Friday, September 9, 2011

Chh: We're Alive Over: Chh

Welp, I know it’s been a couple (okay three) weeks since I have written but that folks is just part of the charm of living in Kitti versus Kolonia. It also goes hand in hand with having no water for two days and showering in a skirt in the middle of the jungle with nothing but the moonlight (okay, and a small flashlight) which was both therapeutic and enthralling. Similarly, two weeks ago after hours of lesson planning Scott and I went out and saw the most incredible sky I have ever experienced. The stars were so bright and Milky Way so vivid it was terrifying; it felt like the universe might actually suck us up. We walked out to a dark road and laid in the middle of the street just staring. One of the things I thought about was how hard it is to believe that Scott and I have now been living as one with nature for a whole month. Time is ironically moving fast on an island that is always late.
            School is wonderfully exhausting. I never anticipated loving teaching so much, and I also never expected to be so tired at the end of each day. My gratitude and respect for my previous teachers is continually swelling. Honestly, it’s not entirely the teaching I love so much, but the relationships I am forming with my students while teaching. Don’t be mistaken, I cannot explain the elation I feel when they really understand a lesson- but rather its more about the journey with them to get to that point of clarity that I am enjoying. I love my students, even when they talk too much they are always keeping me laughing, are helpful and understanding and most of them are eager to learn. They are some of the sweetest kids you will ever meet. For instance, I thought my birthday last week would be a little lonely and overlooked since I am in a foreign land. False. It was the most acknowledged birthday I have ever had. My kids brought me coconuts, mangoes, coconut oil, local combs, gum, scrunchies, and wrote me heartfelt letters and cards with any spare change they had taped inside.
Don’t get me wrong, teaching isn’t all smooth sailing; there are rough days when they are feeling particularly boisterous or when a lesson doesn’t go as well as planned. I was really trying to avoid the following statement due to its’ level of corniness, but the kids really do make it all worthwhile. I have gotten such beautiful letters from kids thanking me for being a good teacher and for smiling and laughing and leaving my friends and family to help them. I will never forget one day last week, right after the last bell of one of those days rang, and one of my freshman students skipped by singing, “Ms. Gill is the best teacher” after getting his “A” vocab quiz back. It is those comments, and when my students ask if they can read ahead in the book we are reading for class, or thank me for doing a game activity that I cling to get me through the difficult days.
Yesterday, I did a song activity with my freshman and sophomore classes where I played Jack Johnson’s “Better Together” and had them fill in some blanks I created and identify the subjects and actions in each line, which was the grammar lesson we had the previous day. It went beautifully. They couldn’t have been happier. They asked to hear it over and over again, and even the most unexpected students were singing aloud. Day by day I am learning what works and what doesn’t. I am even getting quicker at lesson planning and pulling less late-nighters.
            Some events of particular importance have occurred during the last three weeks when I wasn’t lesson planning. For instance, I have eaten both turtle and dog. Turtle is delicious; I had it fried with local pepper after it had been boiled in coconut milk. Although with the turtle I also stomached a fair amount of guilt for ingesting a majestic creature, but what can you do? When in Pohnpei. As for the dog…well if you asked me three months ago if I would ever eat dog I would surely have declined.
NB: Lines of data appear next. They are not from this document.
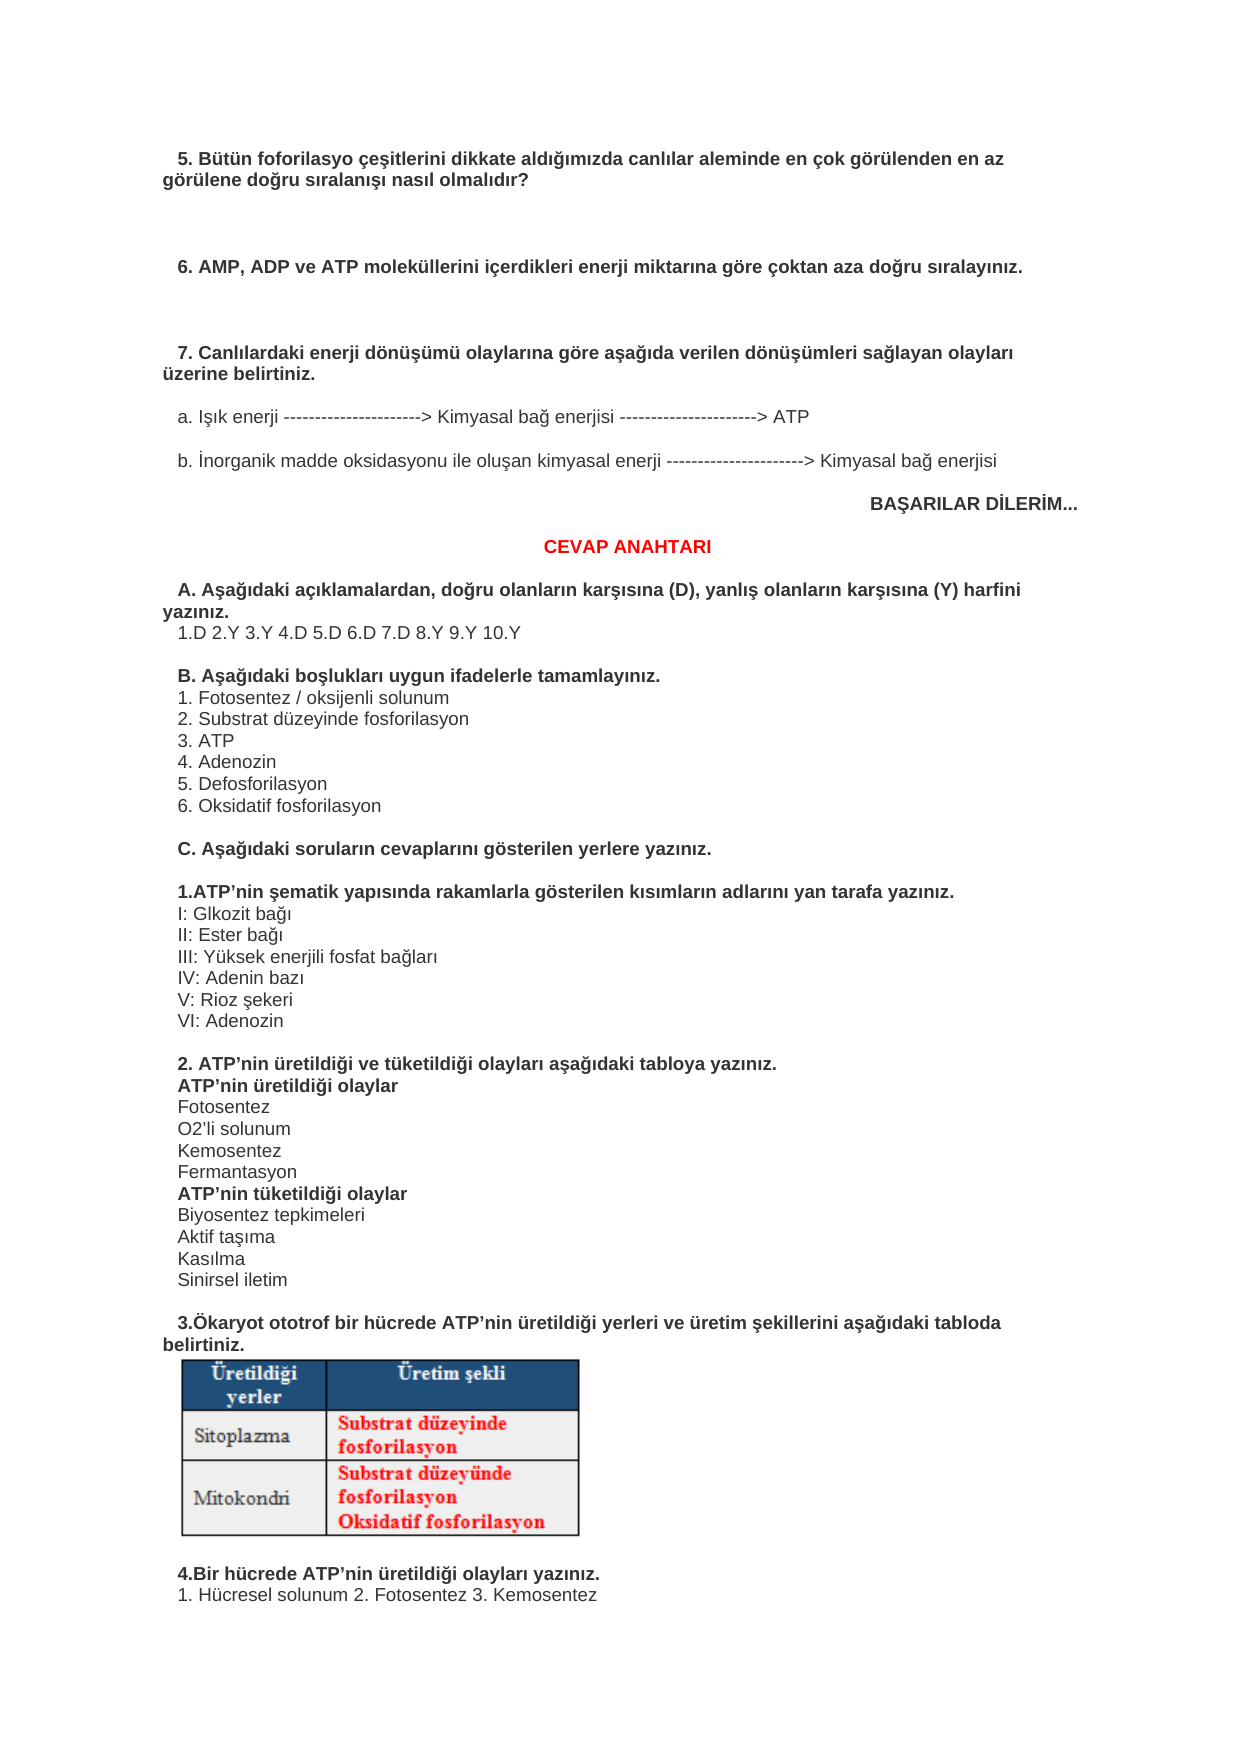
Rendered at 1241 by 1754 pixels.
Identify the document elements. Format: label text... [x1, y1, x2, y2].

text Fotosentez [162, 1096, 1078, 1118]
text III: Yüksek enerjili fosfat bağları [162, 945, 1078, 967]
text C. Aşağıdaki soruların cevaplarını gösterilen yerlere yazınız. [162, 838, 1078, 859]
text 3.Ökaryot ototrof bir hücrede ATP’nin üretildiği yerleri ve üretim şekillerini aşağıdaki tabloda belirtiniz. [162, 1312, 1078, 1355]
text 2. ATP’nin üretildiği ve tüketildiği olayları aşağıdaki tabloya yazınız. [162, 1053, 1078, 1075]
text O2’li solunum [162, 1118, 1078, 1139]
text 5. Bütün foforilasyo çeşitlerini dikkate aldığımızda canlılar aleminde en çok görülenden en az görülene doğru sıralanışı nasıl olmalıdır? [162, 148, 1078, 191]
text Biyosentez tepkimeleri [162, 1204, 1078, 1226]
text VI: Adenozin [162, 1010, 1078, 1032]
text A. Aşağıdaki açıklamalardan, doğru olanların karşısına (D), yanlış olanların karşısına (Y) harfini yazınız. [162, 579, 1078, 622]
text 4. Adenozin [162, 751, 1078, 773]
text IV: Adenin bazı [162, 967, 1078, 988]
text 1.ATP’nin şematik yapısında rakamlarla gösterilen kısımların adlarını yan tarafa yazınız. [162, 881, 1078, 902]
text CEVAP ANAHTARI [162, 536, 1078, 557]
text B. Aşağıdaki boşlukları uygun ifadelerle tamamlayınız. [162, 665, 1078, 687]
text 4.Bir hücrede ATP’nin üretildiği olayları yazınız. [162, 1563, 1078, 1584]
text 1.D 2.Y 3.Y 4.D 5.D 6.D 7.D 8.Y 9.Y 10.Y [162, 622, 1078, 643]
text I: Glkozit bağı [162, 902, 1078, 924]
text 3. ATP [162, 730, 1078, 751]
text V: Rioz şekeri [162, 988, 1078, 1010]
text 6. Oksidatif fosforilasyon [162, 794, 1078, 816]
text Kemosentez [162, 1139, 1078, 1161]
text 5. Defosforilasyon [162, 773, 1078, 794]
text Fermantasyon [162, 1161, 1078, 1183]
text ATP’nin üretildiği olaylar [162, 1075, 1078, 1096]
text II: Ester bağı [162, 924, 1078, 945]
text 1. Hücresel solunum 2. Fotosentez 3. Kemosentez [162, 1584, 1078, 1606]
text 6. AMP, ADP ve ATP moleküllerini içerdikleri enerji miktarına göre çoktan aza doğru sıralayınız. [162, 255, 1078, 277]
text 1. Fotosentez / oksijenli solunum [162, 687, 1078, 708]
text Sinirsel iletim [162, 1269, 1078, 1290]
text 2. Substrat düzeyinde fosforilasyon [162, 708, 1078, 730]
text BAŞARILAR DİLERİM... [162, 493, 1078, 514]
text 7. Canlılardaki enerji dönüşümü olaylarına göre aşağıda verilen dönüşümleri sağlayan olayları üzerine belirtiniz. [162, 342, 1078, 385]
picture [177, 1355, 585, 1541]
text ATP’nin tüketildiği olaylar [162, 1183, 1078, 1204]
text Aktif taşıma [162, 1226, 1078, 1247]
text Kasılma [162, 1247, 1078, 1269]
text b. İnorganik madde oksidasyonu ile oluşan kimyasal enerji ----------------------> Kimyasal bağ enerjisi [162, 449, 1078, 471]
text a. Işık enerji ----------------------> Kimyasal bağ enerjisi ----------------------> ATP [162, 406, 1078, 428]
However, in a place where dog is the most prized meat and the fact that I routinely almost get attacked by the nothing-resembling-Lassie-K9’s, I wasn’t opposed to sinking my teeth into some much needed protein. That being said, there isn’t very much meat on dog ribs, and the taste is overwhelmingly meaty, so it didn’t quite make my tail wag. Too much? We have also been partaking in less controversial local foods such as breadfruit which Scott retrieves by skillfully shimming up the tree in our front yard, and the bananas he chops down from the back. I gotta say Pohnpei is like ever little kids dream: there are countless things to climb, food can be found outside, endless things to chop with a machede, and there are always new places to explore. Which leads me to the last weekend’s adventure in Nahlap.
Approaching Nahlap

An old Japanese boat

Our local house

A short boat ride away out of Kitti is Nahlap, an island resort with one thing in mind: relaxation. Snorkeling and kayaking are also options on this island littered with hammocks and local houses. For 4 bucks Scott and I got a round trip and our own little sea-side hut to nap and read in. The day after our trip of relaxation, we got internet in our very own home! Alas, it shan’t be going another three weeks without a post- Scout’s honor!
This is the ocean by Seinwar Elementary school, which our friends Leona and Colldrick took us too with their two sons.